Introduction to Bivariate Data

Prerequisites
Variables, Distributions, Histograms, Measures of Central Tendency, Variability, Shape

Learning Objectives

  1. Define "bivariate data"
  2. Define "scatterplot"
  3. Distinguish between a linear and a nonlinear relationship
  4. Identify positive and negative associations from a scatterplot

Measures of central tendency, variability, and spread summarize a single variable by providing important information about its distribution. Often, more than one variable is collected on each individual.

Figure 1 shows a scatter plot of the paired ages of spouses. The x-axis represents the age of the husband and the y-axis the age of the wife.

Figure 1. Scatter plot showing wife age as a function of husband age.

There are two important characteristics of the data revealed by Figure 2. First, it is clear that there is a strong relationship between the husband's age and the wife's age: the older the husband, the older the wife. When one variable (Y) increases with the second variable (X), we say that X and Y have a positive association. Conversely, when y decreases as x increases, we say that they have a negative association.

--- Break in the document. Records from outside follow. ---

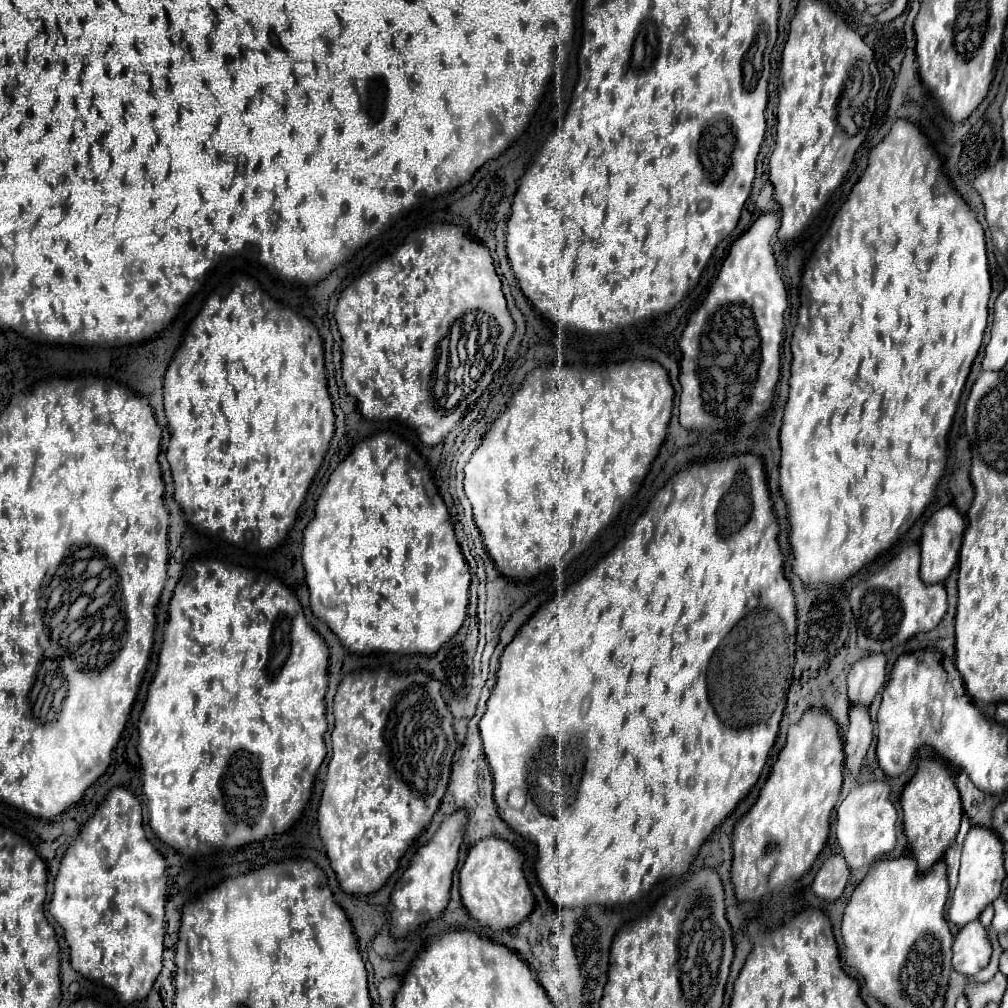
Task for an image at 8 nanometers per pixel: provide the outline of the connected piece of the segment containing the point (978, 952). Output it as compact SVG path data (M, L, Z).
M980 921L964 925L954 939L954 957L952 957L954 969L966 977L974 977L980 969L984 969L990 963L990 957L992 945Z

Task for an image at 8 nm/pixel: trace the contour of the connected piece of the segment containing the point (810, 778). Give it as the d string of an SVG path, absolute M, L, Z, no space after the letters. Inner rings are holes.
M810 709L788 729L788 741L764 783L758 801L736 823L732 833L732 883L736 899L760 901L774 889L798 881L824 849L830 815L840 797L844 749L836 721L824 709Z

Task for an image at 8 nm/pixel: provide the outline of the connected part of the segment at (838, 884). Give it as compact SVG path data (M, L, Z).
M832 855L820 867L820 871L818 871L818 875L812 883L812 891L820 899L824 899L828 903L834 903L844 893L844 887L848 883L848 875L850 875L850 867L844 861L844 857L842 855Z

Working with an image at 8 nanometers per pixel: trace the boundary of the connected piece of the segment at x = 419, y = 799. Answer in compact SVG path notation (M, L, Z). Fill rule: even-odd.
M354 671L338 687L338 693L334 697L334 717L336 727L332 731L332 759L328 763L326 781L324 781L324 793L318 809L318 827L320 827L320 839L326 847L326 855L330 859L330 867L334 869L340 887L350 895L370 895L384 887L388 877L398 869L400 857L406 853L406 849L418 839L418 835L424 831L424 827L430 825L434 813L440 807L440 801L446 793L446 785L450 779L450 763L452 755L456 751L456 737L452 729L452 713L448 711L442 695L440 695L440 683L432 679L430 675L416 671L410 675L394 675L390 671Z

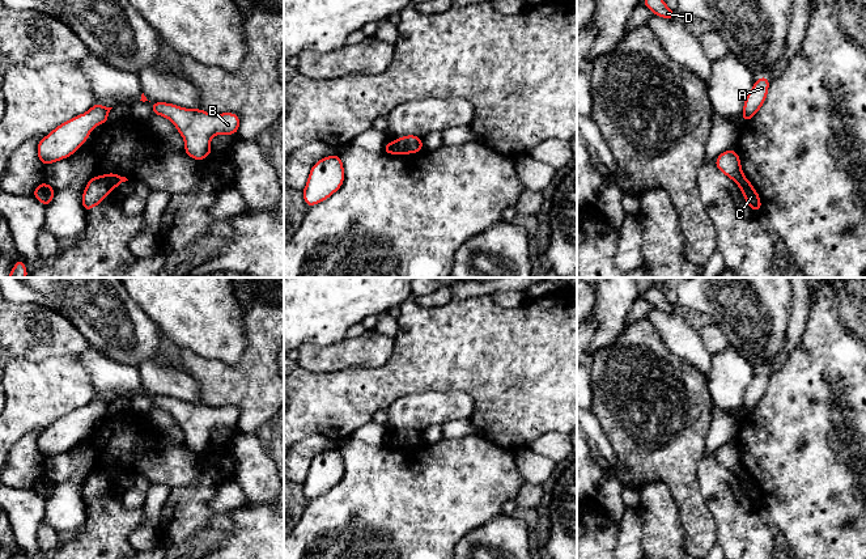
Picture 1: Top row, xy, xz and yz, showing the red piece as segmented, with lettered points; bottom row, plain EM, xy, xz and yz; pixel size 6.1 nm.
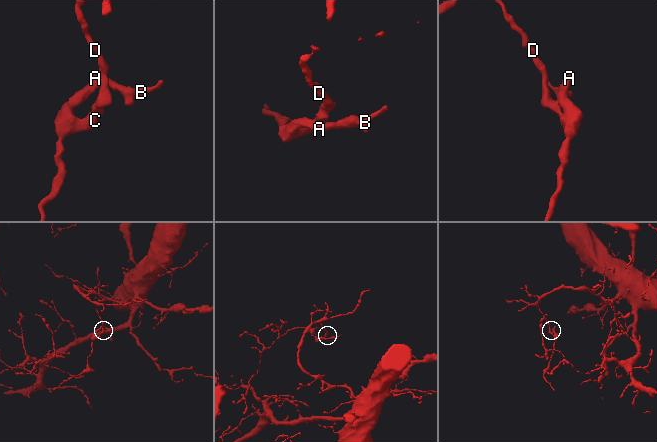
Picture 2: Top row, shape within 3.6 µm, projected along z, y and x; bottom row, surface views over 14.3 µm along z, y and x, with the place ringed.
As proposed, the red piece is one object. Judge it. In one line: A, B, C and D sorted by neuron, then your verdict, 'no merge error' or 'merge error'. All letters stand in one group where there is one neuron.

Second, the points cluster along a straight line. When this occurs, the relationship is called a linear relationship. Not all scatter plots show linear relationships.

Scatter plots that show linear relationships between variables can differ in several ways including the slope of the line about which they cluster and how tightly the points cluster about the line. A statistical measure of the strength of the relationship between variables that takes these factors into account is the subject of the next section.